Dataset records:
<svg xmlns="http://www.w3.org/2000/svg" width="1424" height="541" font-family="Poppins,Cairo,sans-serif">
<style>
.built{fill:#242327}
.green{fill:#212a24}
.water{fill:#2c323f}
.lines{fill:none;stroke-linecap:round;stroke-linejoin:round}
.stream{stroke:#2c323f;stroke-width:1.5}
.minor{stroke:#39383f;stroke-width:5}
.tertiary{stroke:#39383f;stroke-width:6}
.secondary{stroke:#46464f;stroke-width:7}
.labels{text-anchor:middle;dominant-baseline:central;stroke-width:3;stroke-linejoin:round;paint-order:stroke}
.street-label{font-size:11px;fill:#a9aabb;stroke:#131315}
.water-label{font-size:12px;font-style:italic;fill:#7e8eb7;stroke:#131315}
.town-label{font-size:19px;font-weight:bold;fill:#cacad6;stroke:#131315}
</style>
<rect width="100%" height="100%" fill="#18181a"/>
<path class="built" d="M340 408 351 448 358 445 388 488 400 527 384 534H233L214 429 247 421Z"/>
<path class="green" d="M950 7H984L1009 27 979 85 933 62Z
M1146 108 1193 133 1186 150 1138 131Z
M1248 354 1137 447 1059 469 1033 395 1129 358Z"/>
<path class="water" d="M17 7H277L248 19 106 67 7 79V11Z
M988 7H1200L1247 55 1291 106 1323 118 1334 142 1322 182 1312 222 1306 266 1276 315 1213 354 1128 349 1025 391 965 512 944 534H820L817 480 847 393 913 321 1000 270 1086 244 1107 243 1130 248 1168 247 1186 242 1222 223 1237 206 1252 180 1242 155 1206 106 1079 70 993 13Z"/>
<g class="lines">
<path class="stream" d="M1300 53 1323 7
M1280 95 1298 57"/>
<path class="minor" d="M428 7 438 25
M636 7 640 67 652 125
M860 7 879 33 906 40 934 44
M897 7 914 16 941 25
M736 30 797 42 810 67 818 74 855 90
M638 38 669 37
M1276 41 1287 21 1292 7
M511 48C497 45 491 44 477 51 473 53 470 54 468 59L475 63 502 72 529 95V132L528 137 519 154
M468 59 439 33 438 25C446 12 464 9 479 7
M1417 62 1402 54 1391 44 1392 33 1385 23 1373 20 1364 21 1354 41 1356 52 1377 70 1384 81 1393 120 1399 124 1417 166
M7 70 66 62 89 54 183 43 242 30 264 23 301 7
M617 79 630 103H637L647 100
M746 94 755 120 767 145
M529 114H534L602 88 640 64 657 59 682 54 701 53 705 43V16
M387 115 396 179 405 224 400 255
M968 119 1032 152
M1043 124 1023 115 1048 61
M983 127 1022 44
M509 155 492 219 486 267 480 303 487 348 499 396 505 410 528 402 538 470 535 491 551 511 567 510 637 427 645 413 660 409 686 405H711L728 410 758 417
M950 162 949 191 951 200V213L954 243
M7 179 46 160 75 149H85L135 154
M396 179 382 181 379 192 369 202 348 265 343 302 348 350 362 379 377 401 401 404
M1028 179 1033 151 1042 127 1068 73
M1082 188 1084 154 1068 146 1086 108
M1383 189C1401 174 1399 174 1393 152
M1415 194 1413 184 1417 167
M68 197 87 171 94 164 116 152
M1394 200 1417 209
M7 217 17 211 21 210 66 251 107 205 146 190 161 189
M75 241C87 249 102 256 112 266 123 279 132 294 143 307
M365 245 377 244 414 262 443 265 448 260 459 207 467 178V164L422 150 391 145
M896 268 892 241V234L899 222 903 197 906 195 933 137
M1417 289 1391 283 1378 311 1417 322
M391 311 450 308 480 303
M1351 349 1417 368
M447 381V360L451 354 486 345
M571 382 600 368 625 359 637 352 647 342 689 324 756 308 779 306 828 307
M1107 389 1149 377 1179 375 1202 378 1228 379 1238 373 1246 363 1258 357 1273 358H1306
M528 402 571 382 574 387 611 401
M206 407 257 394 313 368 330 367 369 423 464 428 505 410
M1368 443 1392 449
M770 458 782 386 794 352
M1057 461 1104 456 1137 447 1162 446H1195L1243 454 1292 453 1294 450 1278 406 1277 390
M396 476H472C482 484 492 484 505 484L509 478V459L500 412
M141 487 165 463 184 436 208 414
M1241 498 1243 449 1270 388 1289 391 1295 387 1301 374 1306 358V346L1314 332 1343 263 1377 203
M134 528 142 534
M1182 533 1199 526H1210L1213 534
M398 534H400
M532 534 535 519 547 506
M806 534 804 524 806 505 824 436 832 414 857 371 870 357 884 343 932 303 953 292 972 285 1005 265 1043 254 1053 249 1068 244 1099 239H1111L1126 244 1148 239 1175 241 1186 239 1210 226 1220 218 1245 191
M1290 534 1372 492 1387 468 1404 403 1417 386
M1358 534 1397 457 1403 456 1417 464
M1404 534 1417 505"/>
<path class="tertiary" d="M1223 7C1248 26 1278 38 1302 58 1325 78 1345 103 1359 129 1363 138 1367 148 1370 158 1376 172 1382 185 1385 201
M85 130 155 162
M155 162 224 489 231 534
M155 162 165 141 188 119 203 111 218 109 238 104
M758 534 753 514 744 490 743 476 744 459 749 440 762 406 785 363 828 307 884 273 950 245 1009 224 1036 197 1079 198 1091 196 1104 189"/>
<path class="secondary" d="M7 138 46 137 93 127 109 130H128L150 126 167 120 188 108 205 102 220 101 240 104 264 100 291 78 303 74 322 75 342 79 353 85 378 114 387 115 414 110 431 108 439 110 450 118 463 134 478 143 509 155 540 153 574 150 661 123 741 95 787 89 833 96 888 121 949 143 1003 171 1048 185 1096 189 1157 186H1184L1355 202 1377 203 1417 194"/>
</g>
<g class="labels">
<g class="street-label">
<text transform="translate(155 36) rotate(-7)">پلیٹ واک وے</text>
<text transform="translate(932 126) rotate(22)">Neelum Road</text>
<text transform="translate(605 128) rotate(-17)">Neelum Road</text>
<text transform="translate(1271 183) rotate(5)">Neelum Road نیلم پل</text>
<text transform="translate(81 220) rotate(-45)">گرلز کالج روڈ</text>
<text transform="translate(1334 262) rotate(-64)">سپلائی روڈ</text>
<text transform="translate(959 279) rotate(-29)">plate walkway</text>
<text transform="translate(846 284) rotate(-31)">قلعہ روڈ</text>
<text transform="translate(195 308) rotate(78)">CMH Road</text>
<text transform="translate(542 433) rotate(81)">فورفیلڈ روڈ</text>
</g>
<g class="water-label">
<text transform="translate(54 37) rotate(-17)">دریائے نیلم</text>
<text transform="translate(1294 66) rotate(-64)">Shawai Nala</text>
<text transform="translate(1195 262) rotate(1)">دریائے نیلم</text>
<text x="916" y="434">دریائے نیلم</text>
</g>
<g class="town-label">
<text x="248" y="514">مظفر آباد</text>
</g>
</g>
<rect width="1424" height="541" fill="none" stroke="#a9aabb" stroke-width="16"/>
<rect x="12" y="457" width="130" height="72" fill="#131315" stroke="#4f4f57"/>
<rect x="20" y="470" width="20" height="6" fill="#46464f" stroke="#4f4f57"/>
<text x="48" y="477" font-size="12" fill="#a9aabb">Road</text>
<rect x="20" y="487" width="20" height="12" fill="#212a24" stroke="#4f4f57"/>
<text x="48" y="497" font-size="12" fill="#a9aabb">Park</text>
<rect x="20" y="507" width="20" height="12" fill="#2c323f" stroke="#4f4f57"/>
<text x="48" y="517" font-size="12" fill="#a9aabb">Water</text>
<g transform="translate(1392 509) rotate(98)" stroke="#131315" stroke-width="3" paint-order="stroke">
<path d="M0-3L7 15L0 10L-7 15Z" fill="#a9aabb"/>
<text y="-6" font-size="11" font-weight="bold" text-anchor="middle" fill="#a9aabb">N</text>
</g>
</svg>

Work to be completed: Retype every line of the listing exactly as it appears.

Task output:
<svg xmlns="http://www.w3.org/2000/svg" width="1424" height="541" font-family="Poppins,Cairo,sans-serif">
<style>
.built{fill:#242327}
.green{fill:#212a24}
.water{fill:#2c323f}
.lines{fill:none;stroke-linecap:round;stroke-linejoin:round}
.stream{stroke:#2c323f;stroke-width:1.5}
.minor{stroke:#39383f;stroke-width:5}
.tertiary{stroke:#39383f;stroke-width:6}
.secondary{stroke:#46464f;stroke-width:7}
.labels{text-anchor:middle;dominant-baseline:central;stroke-width:3;stroke-linejoin:round;paint-order:stroke}
.street-label{font-size:11px;fill:#a9aabb;stroke:#131315}
.water-label{font-size:12px;font-style:italic;fill:#7e8eb7;stroke:#131315}
.town-label{font-size:19px;font-weight:bold;fill:#cacad6;stroke:#131315}
</style>
<rect width="100%" height="100%" fill="#18181a"/>
<path class="built" d="M340 408 351 448 358 445 388 488 400 527 384 534H233L214 429 247 421Z"/>
<path class="green" d="M950 7H984L1009 27 979 85 933 62Z
M1146 108 1193 133 1186 150 1138 131Z
M1248 354 1137 447 1059 469 1033 395 1129 358Z"/>
<path class="water" d="M17 7H277L248 19 106 67 7 79V11Z
M988 7H1200L1247 55 1291 106 1323 118 1334 142 1322 182 1312 222 1306 266 1276 315 1213 354 1128 349 1025 391 965 512 944 534H820L817 480 847 393 913 321 1000 270 1086 244 1107 243 1130 248 1168 247 1186 242 1222 223 1237 206 1252 180 1242 155 1206 106 1079 70 993 13Z"/>
<g class="lines">
<path class="stream" d="M1300 53 1323 7
M1280 95 1298 57"/>
<path class="minor" d="M428 7 438 25
M636 7 640 67 652 125
M860 7 879 33 906 40 934 44
M897 7 914 16 941 25
M736 30 797 42 810 67 818 74 855 90
M638 38 669 37
M1276 41 1287 21 1292 7
M511 48C497 45 491 44 477 51 473 53 470 54 468 59L475 63 502 72 529 95V132L528 137 519 154
M468 59 439 33 438 25C446 12 464 9 479 7
M1417 62 1402 54 1391 44 1392 33 1385 23 1373 20 1364 21 1354 41 1356 52 1377 70 1384 81 1393 120 1399 124 1417 166
M7 70 66 62 89 54 183 43 242 30 264 23 301 7
M617 79 630 103H637L647 100
M746 94 755 120 767 145
M529 114H534L602 88 640 64 657 59 682 54 701 53 705 43V16
M387 115 396 179 405 224 400 255
M968 119 1032 152
M1043 124 1023 115 1048 61
M983 127 1022 44
M509 155 492 219 486 267 480 303 487 348 499 396 505 410 528 402 538 470 535 491 551 511 567 510 637 427 645 413 660 409 686 405H711L728 410 758 417
M950 162 949 191 951 200V213L954 243
M7 179 46 160 75 149H85L135 154
M396 179 382 181 379 192 369 202 348 265 343 302 348 350 362 379 377 401 401 404
M1028 179 1033 151 1042 127 1068 73
M1082 188 1084 154 1068 146 1086 108
M1383 189C1401 174 1399 174 1393 152
M1415 194 1413 184 1417 167
M68 197 87 171 94 164 116 152
M1394 200 1417 209
M7 217 17 211 21 210 66 251 107 205 146 190 161 189
M75 241C87 249 102 256 112 266 123 279 132 294 143 307
M365 245 377 244 414 262 443 265 448 260 459 207 467 178V164L422 150 391 145
M896 268 892 241V234L899 222 903 197 906 195 933 137
M1417 289 1391 283 1378 311 1417 322
M391 311 450 308 480 303
M1351 349 1417 368
M447 381V360L451 354 486 345
M571 382 600 368 625 359 637 352 647 342 689 324 756 308 779 306 828 307
M1107 389 1149 377 1179 375 1202 378 1228 379 1238 373 1246 363 1258 357 1273 358H1306
M528 402 571 382 574 387 611 401
M206 407 257 394 313 368 330 367 369 423 464 428 505 410
M1368 443 1392 449
M770 458 782 386 794 352
M1057 461 1104 456 1137 447 1162 446H1195L1243 454 1292 453 1294 450 1278 406 1277 390
M396 476H472C482 484 492 484 505 484L509 478V459L500 412
M141 487 165 463 184 436 208 414
M1241 498 1243 449 1270 388 1289 391 1295 387 1301 374 1306 358V346L1314 332 1343 263 1377 203
M134 528 142 534
M1182 533 1199 526H1210L1213 534
M398 534H400
M532 534 535 519 547 506
M806 534 804 524 806 505 824 436 832 414 857 371 870 357 884 343 932 303 953 292 972 285 1005 265 1043 254 1053 249 1068 244 1099 239H1111L1126 244 1148 239 1175 241 1186 239 1210 226 1220 218 1245 191
M1290 534 1372 492 1387 468 1404 403 1417 386
M1358 534 1397 457 1403 456 1417 464
M1404 534 1417 505"/>
<path class="tertiary" d="M1223 7C1248 26 1278 38 1302 58 1325 78 1345 103 1359 129 1363 138 1367 148 1370 158 1376 172 1382 185 1385 201
M85 130 155 162
M155 162 224 489 231 534
M155 162 165 141 188 119 203 111 218 109 238 104
M758 534 753 514 744 490 743 476 744 459 749 440 762 406 785 363 828 307 884 273 950 245 1009 224 1036 197 1079 198 1091 196 1104 189"/>
<path class="secondary" d="M7 138 46 137 93 127 109 130H128L150 126 167 120 188 108 205 102 220 101 240 104 264 100 291 78 303 74 322 75 342 79 353 85 378 114 387 115 414 110 431 108 439 110 450 118 463 134 478 143 509 155 540 153 574 150 661 123 741 95 787 89 833 96 888 121 949 143 1003 171 1048 185 1096 189 1157 186H1184L1355 202 1377 203 1417 194"/>
</g>
<g class="labels">
<g class="street-label">
<text transform="translate(155 36) rotate(-7)">پلیٹ واک وے</text>
<text transform="translate(932 126) rotate(22)">Neelum Road</text>
<text transform="translate(605 128) rotate(-17)">Neelum Road</text>
<text transform="translate(1271 183) rotate(5)">Neelum Road نیلم پل</text>
<text transform="translate(81 220) rotate(-45)">گرلز کالج روڈ</text>
<text transform="translate(1334 262) rotate(-64)">سپلائی روڈ</text>
<text transform="translate(959 279) rotate(-29)">plate walkway</text>
<text transform="translate(846 284) rotate(-31)">قلعہ روڈ</text>
<text transform="translate(195 308) rotate(78)">CMH Road</text>
<text transform="translate(542 433) rotate(81)">فورفیلڈ روڈ</text>
</g>
<g class="water-label">
<text transform="translate(54 37) rotate(-17)">دریائے نیلم</text>
<text transform="translate(1294 66) rotate(-64)">Shawai Nala</text>
<text transform="translate(1195 262) rotate(1)">دریائے نیلم</text>
<text x="916" y="434">دریائے نیلم</text>
</g>
<g class="town-label">
<text x="248" y="514">مظفر آباد</text>
</g>
</g>
<rect width="1424" height="541" fill="none" stroke="#a9aabb" stroke-width="16"/>
<rect x="12" y="457" width="130" height="72" fill="#131315" stroke="#4f4f57"/>
<rect x="20" y="470" width="20" height="6" fill="#46464f" stroke="#4f4f57"/>
<text x="48" y="477" font-size="12" fill="#a9aabb">Road</text>
<rect x="20" y="487" width="20" height="12" fill="#212a24" stroke="#4f4f57"/>
<text x="48" y="497" font-size="12" fill="#a9aabb">Park</text>
<rect x="20" y="507" width="20" height="12" fill="#2c323f" stroke="#4f4f57"/>
<text x="48" y="517" font-size="12" fill="#a9aabb">Water</text>
<g transform="translate(1392 509) rotate(98)" stroke="#131315" stroke-width="3" paint-order="stroke">
<path d="M0-3L7 15L0 10L-7 15Z" fill="#a9aabb"/>
<text y="-6" font-size="11" font-weight="bold" text-anchor="middle" fill="#a9aabb">N</text>
</g>
</svg>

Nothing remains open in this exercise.